**BRANO FORNITO**

Mentre andiamo a visitare le vigne attorno alla proprietà, passiamo accanto ad una bellissima torre fortificata. Non faccio in tempo a girarmi per chiedere lumi che Leon, con un sorriso, mi dice che:"....qua il connubio tra arte e vino è sempre stato di casa. Nel XII secolo la struttura era nota come 'Nectar dei' e, pensa, nel XVI secolo divenne di proprietà di Michelangelo che nel 1559, mentre realizzava la Cappella Sistina, scrisse al nipote Lionardo di preferire due botti di vino piuttosto che 8 camice. Per l'occasione si fece inviare il vino di Nittardi per fare un dono genuino a Papa Giulio II".

Una breve passeggiata in mezzo al bosco ci conduce verso i vigneti, tutti di proprietà, che si estendono per circa 12 ha tra Nittardi e Castellina in Chianti ad altezze di circa 450 metri s.l.m. La maggior parte sono a sangiovese, con piante sia giovani che vecchie, mentre una zona residuale è dedicata al canaiolo e al merlot.




Passando tra i filari si nota come le vigne poggiano sul "classico" terreno ricco di alberese anche se, a distanza di pochi metri, non mancano zone maggiormente ricche di argilla e ferro.

**MATERIALE ESTRATTO**

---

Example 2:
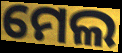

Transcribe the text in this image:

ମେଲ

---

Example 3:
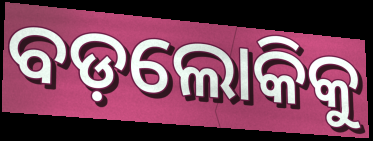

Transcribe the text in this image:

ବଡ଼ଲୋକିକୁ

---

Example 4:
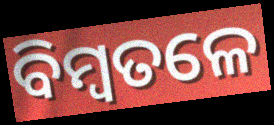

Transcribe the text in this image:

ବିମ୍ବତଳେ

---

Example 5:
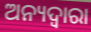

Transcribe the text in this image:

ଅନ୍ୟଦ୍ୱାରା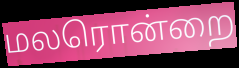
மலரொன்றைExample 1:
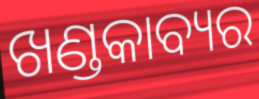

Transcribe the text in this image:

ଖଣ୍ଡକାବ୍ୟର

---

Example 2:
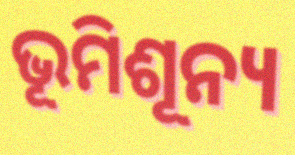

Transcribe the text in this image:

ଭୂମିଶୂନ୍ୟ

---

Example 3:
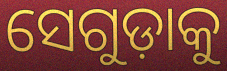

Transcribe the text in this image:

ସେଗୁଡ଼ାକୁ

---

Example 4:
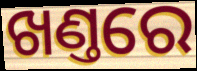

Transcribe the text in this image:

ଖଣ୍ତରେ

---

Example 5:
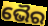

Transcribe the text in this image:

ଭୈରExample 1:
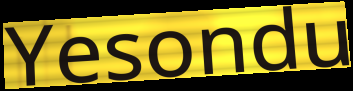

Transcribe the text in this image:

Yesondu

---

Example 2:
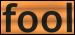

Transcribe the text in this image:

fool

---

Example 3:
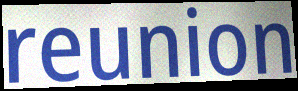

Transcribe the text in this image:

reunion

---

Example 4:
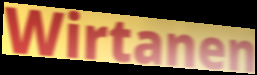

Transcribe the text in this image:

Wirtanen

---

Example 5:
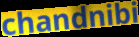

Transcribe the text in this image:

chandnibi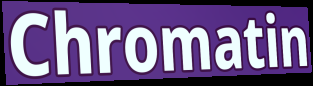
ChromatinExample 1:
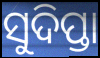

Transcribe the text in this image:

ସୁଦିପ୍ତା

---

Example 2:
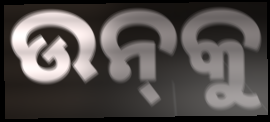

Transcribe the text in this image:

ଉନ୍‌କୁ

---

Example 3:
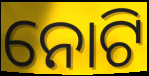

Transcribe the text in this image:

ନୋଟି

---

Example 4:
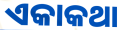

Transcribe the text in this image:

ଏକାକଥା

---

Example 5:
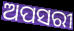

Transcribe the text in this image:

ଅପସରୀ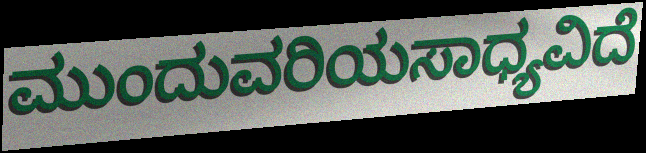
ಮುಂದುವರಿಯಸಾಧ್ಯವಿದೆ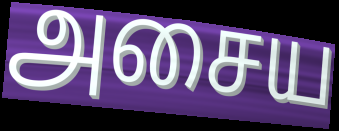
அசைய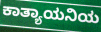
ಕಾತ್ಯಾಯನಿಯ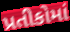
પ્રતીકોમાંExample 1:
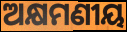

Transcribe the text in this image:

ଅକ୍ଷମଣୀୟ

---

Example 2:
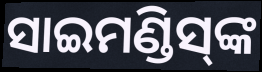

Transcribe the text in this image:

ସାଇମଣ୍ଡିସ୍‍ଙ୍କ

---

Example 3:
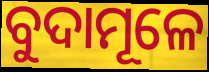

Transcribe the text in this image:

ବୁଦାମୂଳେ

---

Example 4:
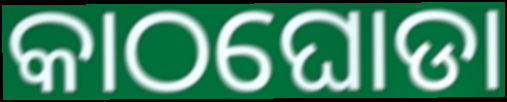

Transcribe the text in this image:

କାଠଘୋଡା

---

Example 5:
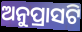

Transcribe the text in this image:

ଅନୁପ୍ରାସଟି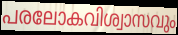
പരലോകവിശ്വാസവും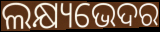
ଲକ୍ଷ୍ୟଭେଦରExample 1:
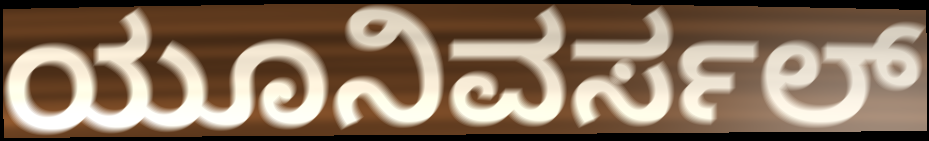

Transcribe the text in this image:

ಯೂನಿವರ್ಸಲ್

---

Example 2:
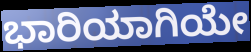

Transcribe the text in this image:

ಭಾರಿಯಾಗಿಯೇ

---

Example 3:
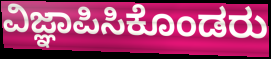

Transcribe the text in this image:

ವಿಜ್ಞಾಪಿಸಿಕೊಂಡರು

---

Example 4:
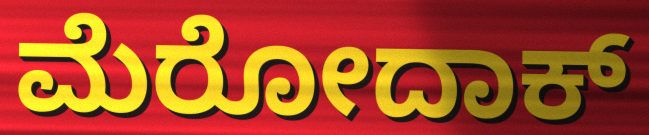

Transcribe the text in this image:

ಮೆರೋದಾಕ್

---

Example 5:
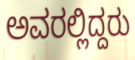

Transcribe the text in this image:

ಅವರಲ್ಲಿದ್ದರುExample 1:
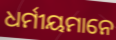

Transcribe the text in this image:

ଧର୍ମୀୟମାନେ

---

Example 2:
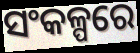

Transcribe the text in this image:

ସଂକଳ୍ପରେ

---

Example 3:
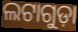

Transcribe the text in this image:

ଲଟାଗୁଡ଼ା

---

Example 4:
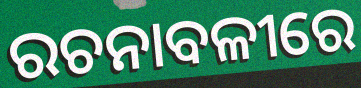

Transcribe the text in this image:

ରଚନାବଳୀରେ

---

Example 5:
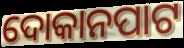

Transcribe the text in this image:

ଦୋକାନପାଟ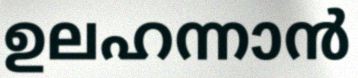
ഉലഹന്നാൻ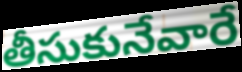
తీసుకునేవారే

**COMPLETA QUANTO SEGUE**
A. Per ciascuna affermazione indica se il brano sulle vigne la conferma, rispondendo sì o no e riportando le parole del testo che lo dimostrano: (i) i vigneti si estendono per circa 12 ha; (ii) la maggior parte dei vigneti è a merlot; (iii) a pochi metri dal terreno ricco di alberese ci sono zone più ricche di argilla e ferro.
B. Rispondi in breve a queste domande sul brano sulle vigne:
(i) Con quale nome era nota la struttura nel XII secolo?
(ii) A quale altezza si trovano i vigneti?
(iii) Su quale terreno poggiano le vigne?

**LE RISPOSTE**
A.
(i) Sì: "si estendono per circa 12 ha tra Nittardi e Castellina in Chianti".
(ii) No: "La maggior parte sono a sangiovese".
(iii) Sì: "a distanza di pochi metri, non mancano zone maggiormente ricche di argilla e ferro".

B.
(i) 'Nectar dei'.
(ii) A circa 450 metri s.l.m.
(iii) Sul "classico" terreno ricco di alberese.